##### RECORDS SHOWN
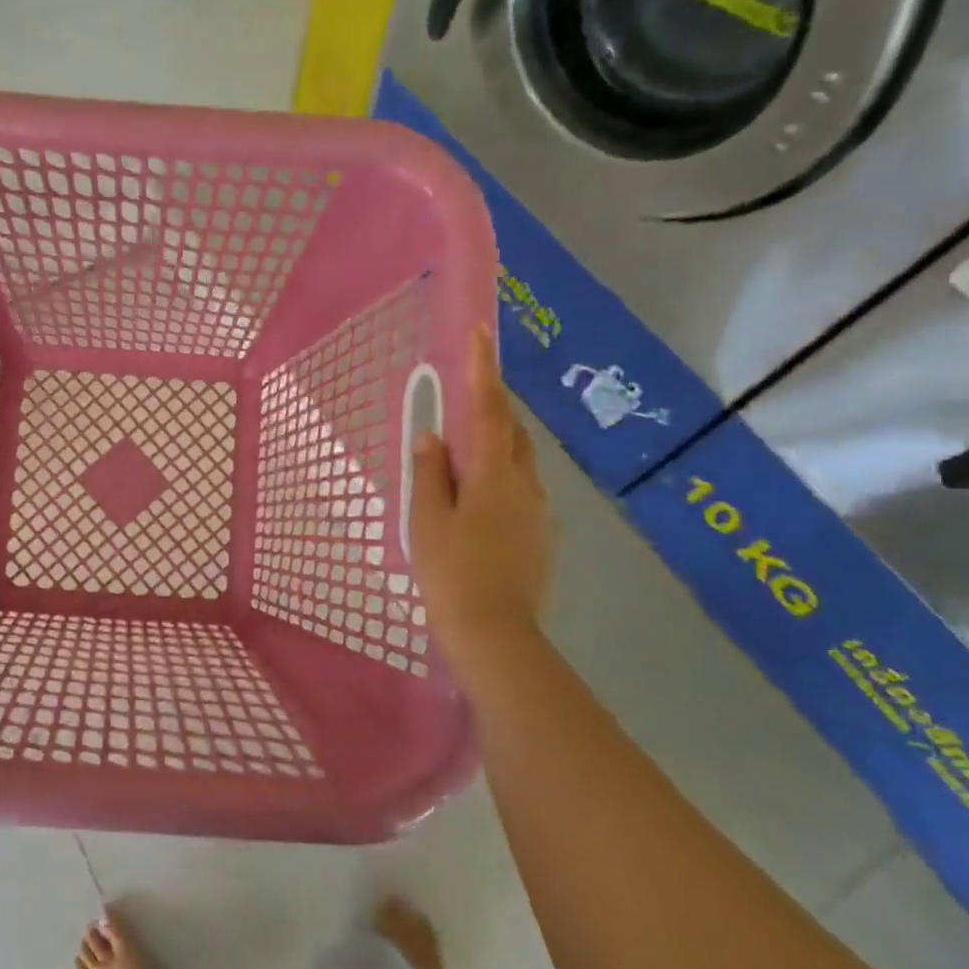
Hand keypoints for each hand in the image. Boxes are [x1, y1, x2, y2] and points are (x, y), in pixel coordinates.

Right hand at [409, 328, 554, 669]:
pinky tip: (475, 502)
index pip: (490, 410)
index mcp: (493, 476)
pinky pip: (520, 490)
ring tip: (463, 456)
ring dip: (496, 446)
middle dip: (492, 409)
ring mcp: (539, 512)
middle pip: (512, 433)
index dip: (484, 370)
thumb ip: (429, 473)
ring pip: (519, 463)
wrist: (495, 635)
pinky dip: (499, 478)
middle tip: (462, 403)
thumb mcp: (427, 520)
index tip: (481, 333)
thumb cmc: (451, 572)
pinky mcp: (541, 536)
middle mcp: (526, 485)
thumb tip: (432, 435)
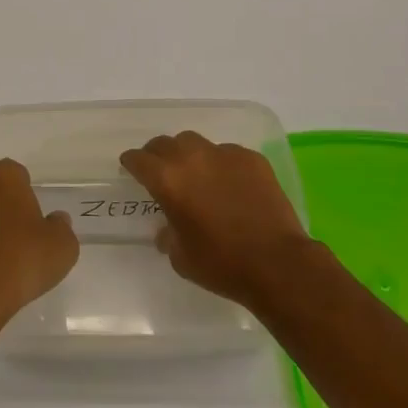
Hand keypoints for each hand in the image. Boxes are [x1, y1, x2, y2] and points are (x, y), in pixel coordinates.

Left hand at [0, 159, 78, 335]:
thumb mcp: (61, 246)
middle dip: (9, 210)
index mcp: (2, 175)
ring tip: (8, 262)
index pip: (20, 176)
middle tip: (26, 240)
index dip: (31, 199)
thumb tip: (55, 221)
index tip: (38, 224)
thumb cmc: (20, 260)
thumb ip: (62, 227)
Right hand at [120, 131, 313, 309]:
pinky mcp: (251, 158)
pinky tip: (230, 184)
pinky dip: (221, 164)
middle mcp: (192, 158)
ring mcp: (224, 154)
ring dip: (189, 154)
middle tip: (160, 170)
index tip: (130, 168)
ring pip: (196, 142)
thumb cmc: (221, 264)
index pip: (139, 159)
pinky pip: (228, 153)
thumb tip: (168, 227)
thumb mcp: (180, 257)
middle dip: (157, 155)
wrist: (276, 263)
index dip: (131, 163)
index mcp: (168, 180)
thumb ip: (168, 234)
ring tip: (196, 173)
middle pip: (165, 143)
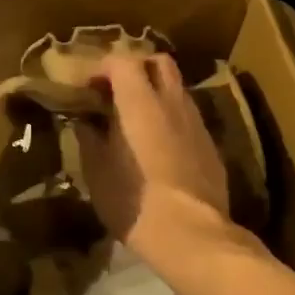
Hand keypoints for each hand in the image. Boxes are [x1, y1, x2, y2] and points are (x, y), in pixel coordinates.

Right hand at [76, 54, 237, 267]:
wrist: (191, 234)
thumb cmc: (133, 198)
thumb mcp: (96, 170)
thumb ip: (88, 137)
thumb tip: (83, 121)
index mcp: (139, 101)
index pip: (122, 60)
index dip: (101, 67)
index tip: (86, 86)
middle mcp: (172, 101)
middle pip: (159, 62)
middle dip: (136, 67)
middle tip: (115, 90)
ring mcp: (196, 122)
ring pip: (177, 88)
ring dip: (155, 92)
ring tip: (135, 118)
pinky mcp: (210, 145)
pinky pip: (187, 116)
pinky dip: (170, 117)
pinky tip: (158, 144)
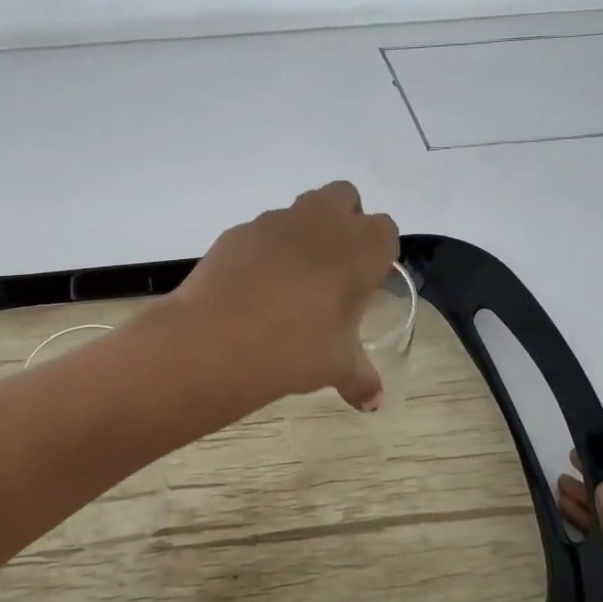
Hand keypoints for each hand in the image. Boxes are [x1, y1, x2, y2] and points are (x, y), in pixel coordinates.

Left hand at [166, 181, 398, 411]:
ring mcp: (276, 220)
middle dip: (343, 222)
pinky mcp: (238, 230)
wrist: (218, 338)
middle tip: (333, 269)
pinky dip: (263, 251)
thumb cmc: (296, 348)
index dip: (376, 255)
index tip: (364, 283)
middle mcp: (322, 221)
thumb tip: (373, 403)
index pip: (384, 231)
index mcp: (361, 246)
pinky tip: (252, 288)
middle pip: (344, 198)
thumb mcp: (336, 367)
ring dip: (302, 235)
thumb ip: (360, 378)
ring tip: (289, 283)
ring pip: (300, 212)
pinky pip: (260, 232)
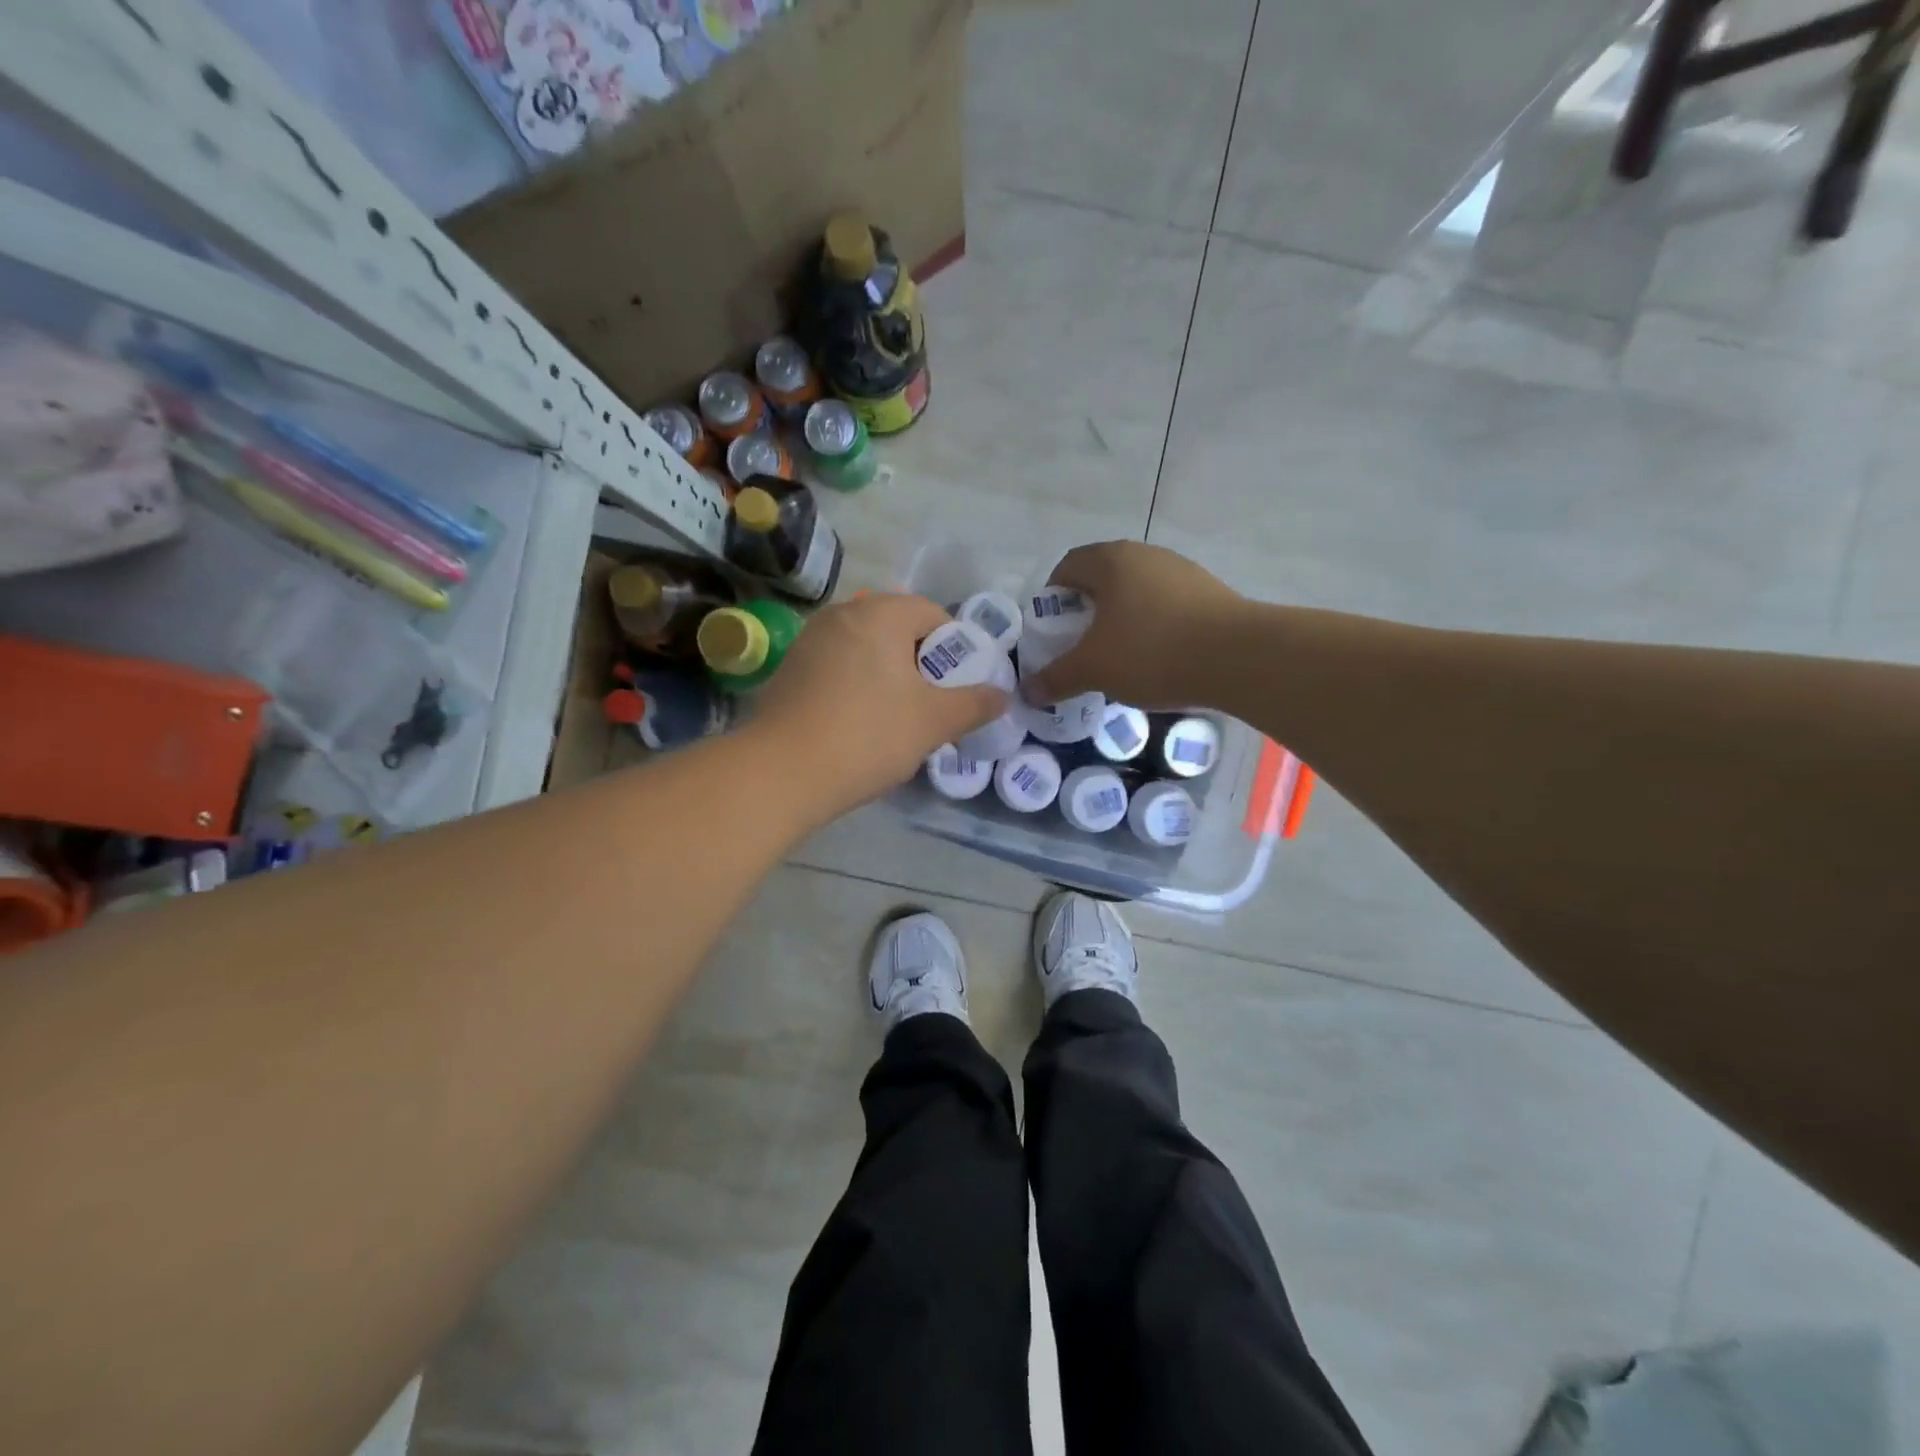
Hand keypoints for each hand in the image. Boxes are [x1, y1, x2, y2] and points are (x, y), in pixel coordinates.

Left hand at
##########
▸ INSTRUCTIONS FOR THE TASK
All lines above that hold the string "Left" should be copied.

▸ ANSWER BELOW
Left hand at [0, 159, 78, 335]:
Left hand at [166, 181, 398, 411]:
Left hand at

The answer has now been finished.